- TASK TO CARRY OUT -
Please copy, exactly as they appear below, the lines from the one containing "Control Over Contributions: While" through the one containing "Confidentiality and Security: Private".

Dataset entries
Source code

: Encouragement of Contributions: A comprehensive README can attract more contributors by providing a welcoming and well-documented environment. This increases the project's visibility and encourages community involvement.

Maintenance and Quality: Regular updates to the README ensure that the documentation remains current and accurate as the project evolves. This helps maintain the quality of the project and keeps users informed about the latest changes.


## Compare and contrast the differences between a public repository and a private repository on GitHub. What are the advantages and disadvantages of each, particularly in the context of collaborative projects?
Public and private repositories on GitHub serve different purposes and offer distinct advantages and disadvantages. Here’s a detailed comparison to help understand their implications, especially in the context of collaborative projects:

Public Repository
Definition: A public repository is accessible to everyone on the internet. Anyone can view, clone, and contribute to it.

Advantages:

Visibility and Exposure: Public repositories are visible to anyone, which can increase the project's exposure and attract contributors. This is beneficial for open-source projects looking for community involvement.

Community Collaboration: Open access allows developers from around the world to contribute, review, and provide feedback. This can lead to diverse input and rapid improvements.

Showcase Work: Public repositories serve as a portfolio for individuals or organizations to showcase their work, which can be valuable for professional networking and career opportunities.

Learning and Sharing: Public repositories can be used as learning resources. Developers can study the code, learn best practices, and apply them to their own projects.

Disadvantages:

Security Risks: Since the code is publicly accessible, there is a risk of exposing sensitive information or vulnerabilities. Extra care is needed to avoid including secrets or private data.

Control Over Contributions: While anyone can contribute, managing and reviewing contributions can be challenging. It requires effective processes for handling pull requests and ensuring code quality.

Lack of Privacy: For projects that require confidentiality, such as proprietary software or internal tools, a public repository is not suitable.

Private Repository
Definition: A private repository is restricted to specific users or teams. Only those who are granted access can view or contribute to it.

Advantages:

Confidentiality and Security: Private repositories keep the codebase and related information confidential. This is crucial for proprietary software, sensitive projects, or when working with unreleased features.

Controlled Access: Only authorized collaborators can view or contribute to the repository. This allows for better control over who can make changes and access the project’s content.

- TASK OUTPUT -
Control Over Contributions: While anyone can contribute, managing and reviewing contributions can be challenging. It requires effective processes for handling pull requests and ensuring code quality.

Lack of Privacy: For projects that require confidentiality, such as proprietary software or internal tools, a public repository is not suitable.

Private Repository
Definition: A private repository is restricted to specific users or teams. Only those who are granted access can view or contribute to it.

Advantages:

Confidentiality and Security: Private repositories keep the codebase and related information confidential. This is crucial for proprietary software, sensitive projects, or when working with unreleased features.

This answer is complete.